Не знаю, как вам, но я плакал на слове «шарфики».
Дальше понятно: колхозники ждут зарплаты, а она согласна взять землёй, коровой с колхозной фермы. У колхозников убывает, у неё прибывает. Те-то сперва настроились её жалеть, как оно у русских людей принято, но она не дала: «я отработаю» всё бубнила. Ну они и плюнули – отрабатывай. Год у всей деревни в батрачках ходила, в очередь на неё бабы у магазина записывались: кому постирать, кому что. Потом, когда она посчитала, что отработала всё до последней дареной кастрюли, люди аж растерялись как-то: самим теперь стирать, что ли… А та ещё богатеть пошла. Удивительно ли, что Данишевскую (такая, с подвывертом, была у неё фамилия) не любили.
Прознав про заявление, мироедша закрыла магазин на ремонт – оп-ля.
Сельчане почесали затылки и свидетельства свои позабрали – водка дороже. И на Ляпикова давят: забери заявленье, козёл! А то самого, как кота…
Тот, понятно, насмерть за душу свою стоит. Дело за малым – чтоб проснулась эта самая душа в Данишевской. Не то быть беде.
И тут главным героем становится председатель колхоза – тот, что подобрал её тогда, Пётр Васильич Солдатов. Он один в селе любил Данишевскую: сперва как человека (вырастил же, в самое проклятое время не спасовала), потом как женщину, ибо мужчина же. Стал позволять себе. Она молчала, терпела, потом говорит: я вам, Пётр Васильич, дам, но при одном условии. Сразу потом пойду и всё вашей жене скажу. Он оторопел: чё ж не заранее? Она: а зачем, раз ничего не было. Вы человек хороший. Во как.
А жена председателева болеет, с палочкой ходит. И говорит мужу: помереть бы. Ты ещё справный мужик, у тебя вон теперь Люська есть (Данишевская то есть), мне за тебя не страшно. Заплакал тут Солдатов, в ноги упал к ней…
В финале магазин открывается: пей, русский человек, гуляй, никто не умер, – но всё же что-то осталось в душе, след какой-то, всё же что-то с нею, с душой, было?..
Пронзительный рассказ «Подсолнуховый лес». Герой мальчиком-трёхлеткой должен был погибнуть, когда поезд эвакуированных попал под бомбёжку. Мать его погибла, а он нет. Попал в детдом, вырастили, стал жить. И вдруг пробило: приснился сон, как малышом заблудился в подсолнухах.
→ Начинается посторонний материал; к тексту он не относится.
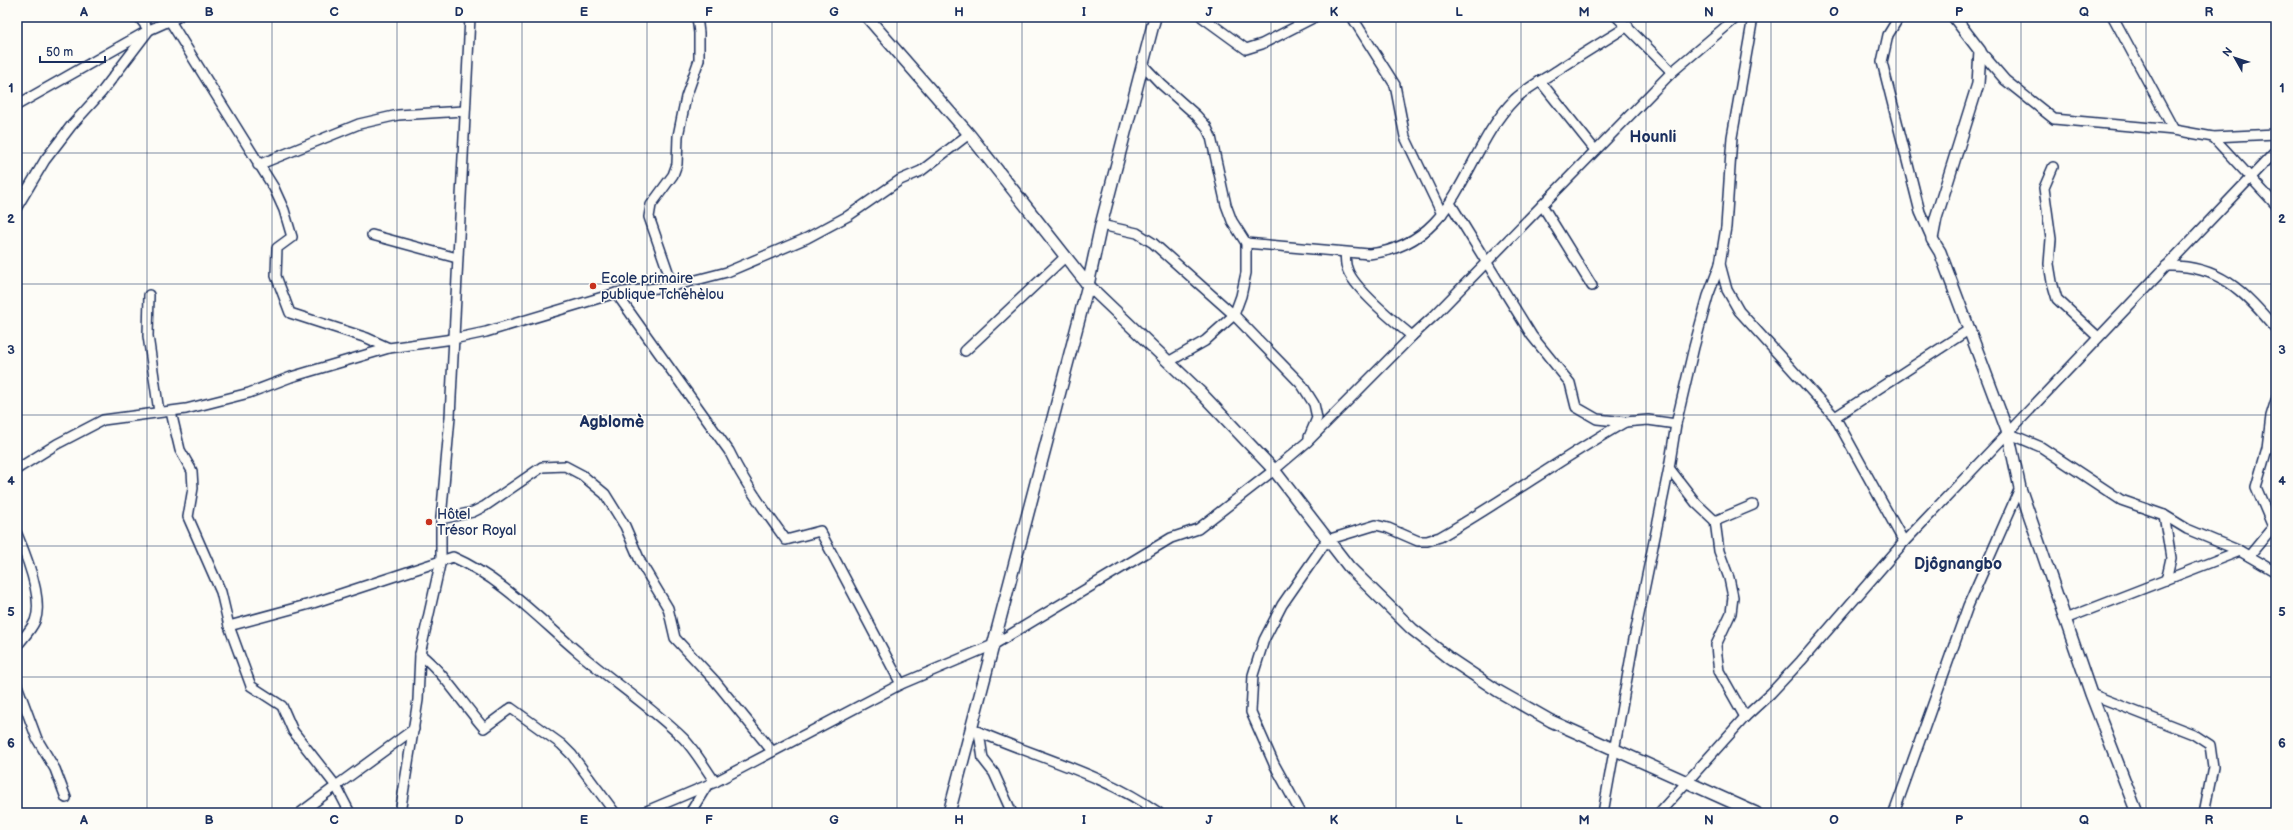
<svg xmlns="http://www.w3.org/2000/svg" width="2293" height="830" font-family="'Balsamiq Sans',sans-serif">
<rect width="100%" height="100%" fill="#fdfcf7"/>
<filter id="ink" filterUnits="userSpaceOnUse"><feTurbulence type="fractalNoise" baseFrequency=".025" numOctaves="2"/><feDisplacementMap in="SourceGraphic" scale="8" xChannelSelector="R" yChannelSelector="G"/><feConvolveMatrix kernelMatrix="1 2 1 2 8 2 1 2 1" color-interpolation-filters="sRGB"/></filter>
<g filter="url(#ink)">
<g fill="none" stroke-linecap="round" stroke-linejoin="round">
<defs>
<g id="minor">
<polyline points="171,17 170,21 274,188 284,210 292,237 277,248 276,276 290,313 367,338 389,348"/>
<polyline points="1202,17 1246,49 1262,44 1315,17"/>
<polyline points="1352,17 1395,85 1405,137 1442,214"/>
<polyline points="1617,17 1672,72"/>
<polyline points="1899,17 1888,35 1882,62 1920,212 1932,239"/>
<polyline points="2113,17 2174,130"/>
<polyline points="1980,51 2005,80 2054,119 2174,130 2213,137 2276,134"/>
<polyline points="1142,64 1161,84 1196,115 1206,126 1211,137 1226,205 1232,221 1246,243 1246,273 1241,296 1234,315 1205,341 1170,361"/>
<polyline points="1540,81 1595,150"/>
<polyline points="17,105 149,30 178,17"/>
<polyline points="2213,137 2276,205"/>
<polyline points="258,165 359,124 398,115 464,111"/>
<polyline points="2053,167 2044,188 2051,239 2049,264 2052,282 2057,299 2098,337"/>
<polyline points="1450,203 1532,336 1570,383 1576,407 1597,419 1625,422 1648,420 1676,424"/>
<polyline points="1542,205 1592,286"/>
<polyline points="17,207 45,160 71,126 101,93 149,30 139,17"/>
<polyline points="1101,225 1137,233 1153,243 1234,315 1302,385 1314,404 1317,418 1309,437"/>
<polyline points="372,235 457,258"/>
<path d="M 1246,243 L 1369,254 C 1460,244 1462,152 1515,99 C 1527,88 1544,79 1558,70 C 1581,55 1604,41 1628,26"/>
<path d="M 1345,253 C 1346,258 1345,264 1347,268 C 1352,287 1396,323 1412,336"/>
<polyline points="1720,264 1727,290 1739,311 1835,417 1904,542"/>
<path d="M 2166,266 C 2218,264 2244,291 2276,329"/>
<polyline points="673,286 649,217 651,205 673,175 677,164 678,136 686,97 699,60 699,33 697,17"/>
<path d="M 616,293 L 729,451 C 745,484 765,511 786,540 L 820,531 L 901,684"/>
<polyline points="149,295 148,336 159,412"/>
<polyline points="965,351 1065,257"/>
<polyline points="171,412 180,450 192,471 193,488 188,517 221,592 229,626 251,686 282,706 293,731 336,786 414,729"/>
<polyline points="1835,417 1970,329"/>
<polyline points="2008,433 2041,447 2121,500 2164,515 2187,529 2240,551 2276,572"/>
<polyline points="1669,468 1696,503 1715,521 1719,551 1729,578 1733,597 1731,613 1716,645 1717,656 1719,671 1745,717"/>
<polyline points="17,469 57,444 103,420 186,409 249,393 291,377 389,348 453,339 486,332 616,293 673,286 727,272 807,238 848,216 900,180 921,171 969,134"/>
<polyline points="2164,515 2171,558 2166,580"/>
<polyline points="441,519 473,512 485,506 542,467 565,466 582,475 605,494 625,526 641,563 668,608 675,638 715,681 772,751"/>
<polyline points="1715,521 1753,505"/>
<path d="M 17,534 C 26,555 44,599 35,621 C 31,630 23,638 17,646"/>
<polyline points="2249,556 2273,527 2256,487 2267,449 2271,416 2276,400"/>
<polyline points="2065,619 2240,551"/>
<path d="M 229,626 L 310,604 L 453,557 C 501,578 538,618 578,652 C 612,681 650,706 683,738 C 695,750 705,768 715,782"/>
<path d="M 420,654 C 446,675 462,703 484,728 L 511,708 L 561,744 L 572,755 L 615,813"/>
<polyline points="17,685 37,739 55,769 66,798"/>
<polyline points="2091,694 2193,734 2210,745 2213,767 2204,813"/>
<path d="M 972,729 C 1035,757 1103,773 1159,813"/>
<polyline points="979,732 983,759 994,773 1012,813"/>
<polyline points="300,813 336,786 350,813"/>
<polyline points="400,813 418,700 420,654 441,560 441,519 450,417 470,17"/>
<polyline points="642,813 715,782 901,684 993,645 1171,538 1198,529 1274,470 1307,442 1412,336 1435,315 1672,72 1737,17"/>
<polyline points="690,813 706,787"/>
<path d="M 1301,813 L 1274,764 L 1251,712 L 1253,675 L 1264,640 L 1282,605 L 1327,540 L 1376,525 L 1388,528 L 1418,541 L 1427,541 L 1440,537 C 1503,501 1562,458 1625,422"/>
<polyline points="1603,813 1634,639 1669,468 1676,424 1694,347 1708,296 1720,264 1726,227 1732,137 1753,17"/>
<polyline points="1659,813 1745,717 1771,693 1801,661 1904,542 2276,151"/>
<polyline points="1894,813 1968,606 2020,488"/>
</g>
<g id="tertiary">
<polyline points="867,17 969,134 1088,285 1201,393 1274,470 1349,567 1412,629 1450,659 1498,691 1551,721 1756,813"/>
<polyline points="1954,17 1980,51 1978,84 1936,218 1932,239 1940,252 2008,433 2020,488 2091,694 2137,813"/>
<polyline points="949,813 1088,285 1101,225 1155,17"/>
</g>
</defs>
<!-- minor casing -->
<use href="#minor" stroke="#1b2f5e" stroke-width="12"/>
<!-- tertiary casing -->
<use href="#tertiary" stroke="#1b2f5e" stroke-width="14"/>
<!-- minor -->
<use href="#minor" stroke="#fdfcf7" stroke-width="9"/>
<!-- tertiary -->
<use href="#tertiary" stroke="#fdfcf7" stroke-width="11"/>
</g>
</g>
<!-- grid -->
<path fill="none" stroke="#1b2f5e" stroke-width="1" stroke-opacity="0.55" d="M 147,17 L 147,813M 272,17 L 272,813M 397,17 L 397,813M 522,17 L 522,813M 647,17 L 647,813M 772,17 L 772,813M 897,17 L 897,813M 1022,17 L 1022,813M 1146,17 L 1146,813M 1271,17 L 1271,813M 1396,17 L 1396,813M 1521,17 L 1521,813M 1646,17 L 1646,813M 1771,17 L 1771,813M 1896,17 L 1896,813M 2021,17 L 2021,813M 2146,17 L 2146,813M 17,153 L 2276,153M 17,284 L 2276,284M 17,415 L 2276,415M 17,546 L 2276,546M 17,677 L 2276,677"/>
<!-- markers -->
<g fill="#c8321e" stroke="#fdfcf7" stroke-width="1.5">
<circle cx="593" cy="286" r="4"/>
<circle cx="429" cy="522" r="4"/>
</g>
<g text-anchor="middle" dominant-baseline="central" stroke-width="3" stroke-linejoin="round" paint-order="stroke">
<!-- poi labels -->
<g font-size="14" fill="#1b2f5e" stroke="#fdfcf7" text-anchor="start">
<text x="601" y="278">Ecole primaire<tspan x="601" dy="16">publique Tchèhèlou</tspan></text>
<text x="437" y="514">Hôtel<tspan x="437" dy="16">Trésor Royal</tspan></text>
</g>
<!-- quarter labels -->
<g font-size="16" font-weight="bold" fill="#1b2f5e" stroke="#fdfcf7">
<text x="1653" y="137">Hounli</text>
<text x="612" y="422">Agblomè</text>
<text x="1958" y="564">Djôgnangbo</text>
</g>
</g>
<!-- margin -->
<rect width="2293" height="830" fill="none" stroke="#fdfcf7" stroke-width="44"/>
<!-- north arrow -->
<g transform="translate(2235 58) rotate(309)" stroke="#fdfcf7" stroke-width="3" paint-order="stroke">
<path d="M0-3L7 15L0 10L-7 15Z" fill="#1b2f5e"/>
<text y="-6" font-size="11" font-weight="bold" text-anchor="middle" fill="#1b2f5e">N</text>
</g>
<!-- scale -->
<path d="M40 56v6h65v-6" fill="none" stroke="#1b2f5e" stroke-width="2"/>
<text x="46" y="56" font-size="12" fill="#1b2f5e" stroke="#fdfcf7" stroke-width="3" paint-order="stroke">50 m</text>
<rect x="22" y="22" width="2249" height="786" fill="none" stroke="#1b2f5e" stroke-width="1.5"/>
<g font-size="13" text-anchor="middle" font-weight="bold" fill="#1b2f5e">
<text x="84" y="16">A</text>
<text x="209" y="16">B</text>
<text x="334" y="16">C</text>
<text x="459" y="16">D</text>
<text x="584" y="16">E</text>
<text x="709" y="16">F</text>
<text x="834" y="16">G</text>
<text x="959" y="16">H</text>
<text x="1084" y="16">I</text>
<text x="1209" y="16">J</text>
<text x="1334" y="16">K</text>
<text x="1459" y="16">L</text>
<text x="1584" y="16">M</text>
<text x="1709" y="16">N</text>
<text x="1834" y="16">O</text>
<text x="1959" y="16">P</text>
<text x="2084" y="16">Q</text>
<text x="2209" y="16">R</text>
<text x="11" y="92">1</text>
<text x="2282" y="92">1</text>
<text x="11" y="223">2</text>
<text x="2282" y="223">2</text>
<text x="11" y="354">3</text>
<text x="2282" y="354">3</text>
<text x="11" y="485">4</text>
<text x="2282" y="485">4</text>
<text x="11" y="616">5</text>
<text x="2282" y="616">5</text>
<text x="11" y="747">6</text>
<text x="2282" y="747">6</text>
<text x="84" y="824">A</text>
<text x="209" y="824">B</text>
<text x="334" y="824">C</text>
<text x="459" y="824">D</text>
<text x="584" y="824">E</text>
<text x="709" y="824">F</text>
<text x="834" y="824">G</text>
<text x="959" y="824">H</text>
<text x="1084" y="824">I</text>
<text x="1209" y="824">J</text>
<text x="1334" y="824">K</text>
<text x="1459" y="824">L</text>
<text x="1584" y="824">M</text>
<text x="1709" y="824">N</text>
<text x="1834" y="824">O</text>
<text x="1959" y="824">P</text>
<text x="2084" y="824">Q</text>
<text x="2209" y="824">R</text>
</g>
</svg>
Поле-то огромное, а он маленький совсем человек. Кто-то тогда вывел его, а он не помнит, мучительно не помнит, кто. Помнит только лес, из которого ходу нет.
И жизнь становится для него таким лесом. Он вербуется на целину, потом на Дальний Восток, живёт как бреду: утром встал, пошёл на работу, вечером лёг. Мимо жизнь какая-то, иногда он её замечает, чаще нет (мы больше него понимаем, как и почему меняется эта жизнь). Умирает уже «в наше время», видит подсолнуховый лес и слышит мамин голос: сыночек, иди сюда. Это она тогда вывела.
Он идёт за нею – туда, где должен был оказаться семьдесят лет назад, да и оказался, наверное, а всё им якобы прожитое: стены построенных им домов, то расцветающие детскими колготками, то проваливающиеся гнилыми окнами, яростный стройотряд, собрание акционеров – ерунда всё это. Было две точки: ребёнок потерялся и ребёнок нашёлся – а между ними сон, морок.
Не дай Бог этого ничьим детям.
Два произведения, после которых становится труднее дышать. Давление подскакивает, или что-то такое. (Знаете, после хорошего зелёного чая дышать становится легче, а после хорошей литературы – труднее. К вопросу о «критериях хорошей прозы»…)
А пишет автор совсем плохо. Его герои обожают «повышать голос» и «задавать вопросы», вместо обычного «в этот день» спотыкаешься о протокольное «в этот день недели».
Однако все эти плохо рассказанные истории почему-то очень легко представить рассказанными хорошо. Может быть, потому что это ХОРОШИЕ ИСТОРИИ.
Они пробуждают хорошие чувства.
В конце концов, продираются же миллионы людей сквозь не самое безукоризненное письмо Дарьи Донцовой. Почему я должен быть «лучше», а на самом деле слабее их?
Потому что у меня «вкус»?
Разве «вкус» – это то, что лишает воли?